Faire son boulot à partir du bureau, de la maison, d’un café ou même d’un autre pays : le mode de travail hybride ouvre tout un monde de possibilités aux employés. Cependant, pour profiter pleinement des avantages de cette organisation du travail, une réflexion s’impose.

«Plusieurs organisations sont perdues ou, pire, ne savent pas qu’elles le sont et se raccrochent à certains modèles», explique Pierre Daems, président d’Aube Conseil, un cabinet spécialisé en stratégie et management établi à Montréal et à Paris. En effet, il a observé que le réflexe de plusieurs personnes, quand il est question de travail hybride, est de s'interroger sur les opérations et les moyens de s’organiser. «Je pense qu’il faut plutôt prendre un pas de recul et amorcer une réflexion plus stratégique, ajoute-t-il. En tant qu’organisation, quels sont mes besoins? Et dans un contexte de pénurie, comment attirer et conserver mes employés?»
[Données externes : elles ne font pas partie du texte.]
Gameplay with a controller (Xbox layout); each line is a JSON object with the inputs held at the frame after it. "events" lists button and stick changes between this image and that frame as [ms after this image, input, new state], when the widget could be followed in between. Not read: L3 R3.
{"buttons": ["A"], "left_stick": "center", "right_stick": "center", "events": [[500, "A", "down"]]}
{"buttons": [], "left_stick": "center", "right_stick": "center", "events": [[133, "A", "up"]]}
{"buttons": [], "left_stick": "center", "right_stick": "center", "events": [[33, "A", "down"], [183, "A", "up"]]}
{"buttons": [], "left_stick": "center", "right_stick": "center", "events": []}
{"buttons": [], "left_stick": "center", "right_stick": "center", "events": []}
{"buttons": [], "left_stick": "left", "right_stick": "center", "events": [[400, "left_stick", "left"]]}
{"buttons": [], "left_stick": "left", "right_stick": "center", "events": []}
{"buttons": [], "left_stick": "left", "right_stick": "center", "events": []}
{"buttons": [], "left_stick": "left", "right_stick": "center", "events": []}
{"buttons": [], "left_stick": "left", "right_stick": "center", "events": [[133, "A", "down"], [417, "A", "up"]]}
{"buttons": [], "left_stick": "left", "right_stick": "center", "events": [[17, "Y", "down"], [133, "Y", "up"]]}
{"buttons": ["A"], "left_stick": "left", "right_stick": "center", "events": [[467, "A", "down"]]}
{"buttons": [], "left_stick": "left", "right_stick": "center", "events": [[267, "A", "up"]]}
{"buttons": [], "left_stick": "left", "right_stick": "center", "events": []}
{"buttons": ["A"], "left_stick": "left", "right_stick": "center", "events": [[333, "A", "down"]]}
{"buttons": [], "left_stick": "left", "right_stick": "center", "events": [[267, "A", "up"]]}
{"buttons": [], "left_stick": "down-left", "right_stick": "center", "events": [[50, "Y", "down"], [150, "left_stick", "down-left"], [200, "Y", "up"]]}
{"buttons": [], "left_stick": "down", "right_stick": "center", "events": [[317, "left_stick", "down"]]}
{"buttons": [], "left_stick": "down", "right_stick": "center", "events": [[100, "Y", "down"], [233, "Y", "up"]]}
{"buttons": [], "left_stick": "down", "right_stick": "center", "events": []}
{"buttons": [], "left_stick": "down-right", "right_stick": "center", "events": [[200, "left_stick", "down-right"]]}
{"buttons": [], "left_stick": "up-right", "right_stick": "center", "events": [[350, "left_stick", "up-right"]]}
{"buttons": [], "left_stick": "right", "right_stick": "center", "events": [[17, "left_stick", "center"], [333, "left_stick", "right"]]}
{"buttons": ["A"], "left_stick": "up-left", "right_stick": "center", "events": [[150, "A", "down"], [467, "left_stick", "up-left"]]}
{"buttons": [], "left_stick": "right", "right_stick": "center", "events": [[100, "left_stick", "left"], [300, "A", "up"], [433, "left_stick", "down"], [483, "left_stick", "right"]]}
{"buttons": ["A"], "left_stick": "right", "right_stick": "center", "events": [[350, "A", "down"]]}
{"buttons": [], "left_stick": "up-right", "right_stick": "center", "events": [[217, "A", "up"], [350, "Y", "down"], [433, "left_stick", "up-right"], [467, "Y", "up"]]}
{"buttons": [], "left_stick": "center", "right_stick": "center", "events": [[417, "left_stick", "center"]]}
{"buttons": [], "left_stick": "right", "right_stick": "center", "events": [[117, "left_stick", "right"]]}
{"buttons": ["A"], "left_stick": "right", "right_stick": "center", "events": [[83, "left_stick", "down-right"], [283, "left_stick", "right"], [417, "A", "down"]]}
Un point de vue que partage Éric Brunelle, professeur titulaire au Département de management de HEC Montréal. «On a géré le télétravail en mode catastrophe, dit-il. Or, il faut maintenant aller plus loin et se demander quels sont les avantages réels de se rendre au bureau ou de rester à la maison, et en quoi consistent les motivations des employés et les risques.» Cela est d’autant plus important que plusieurs études montrent, comme il le fait remarquer, qu’une majorité de travailleurs désirent conserver une part de télétravail dans l’avenir. C'est donc l'occasion de trouver une formule qui permettra de profiter des bénéfices du travail à distance, tout en maintenant la connexion avec l’équipe.

Quatre modèles pour s’inspirer

Pour guider les entreprises dans leur réflexion, Pierre Daems a signé avec Fernanda Arreola, doyenne de la faculté et de la recherche à l’Institut supérieur du commerce de Paris, un article dans Harvard Business Review France. Les deux auteurs y présentent quatre modèles d’organisation du travail en formule hybride. Pour cela, ils proposent de classer le tout en fonction de la flexibilité offerte, que ce soit dans l’horaire ou dans les lieux de travail, et dans les ressources allouées pour améliorer les conditions de travail au bureau ou à la maison, selon ce que l'entreprise priorise.

L’organisation classique

Comme l’expliquent Pierre Daems et Fernanda Arreola, l’organisation classique s’inscrit dans la continuité naturelle post-pandémie. Les dirigeants décident du nombre de jours de présence requis au bureau et parfois même de l’horaire. C’est souvent vers ce modèle que les gestionnaires tendent naturellement, selon Éric Brunelle. «Toutefois, s’il n’y a pas de réflexion derrière ce choix, ils risquent de passer à côté d’une belle occasion de profiter des avantages du télétravail, c’est-à-dire d’avoir une liberté, un contrôle sur son horaire. C’est ce que les travailleurs recherchent», dit le professeur.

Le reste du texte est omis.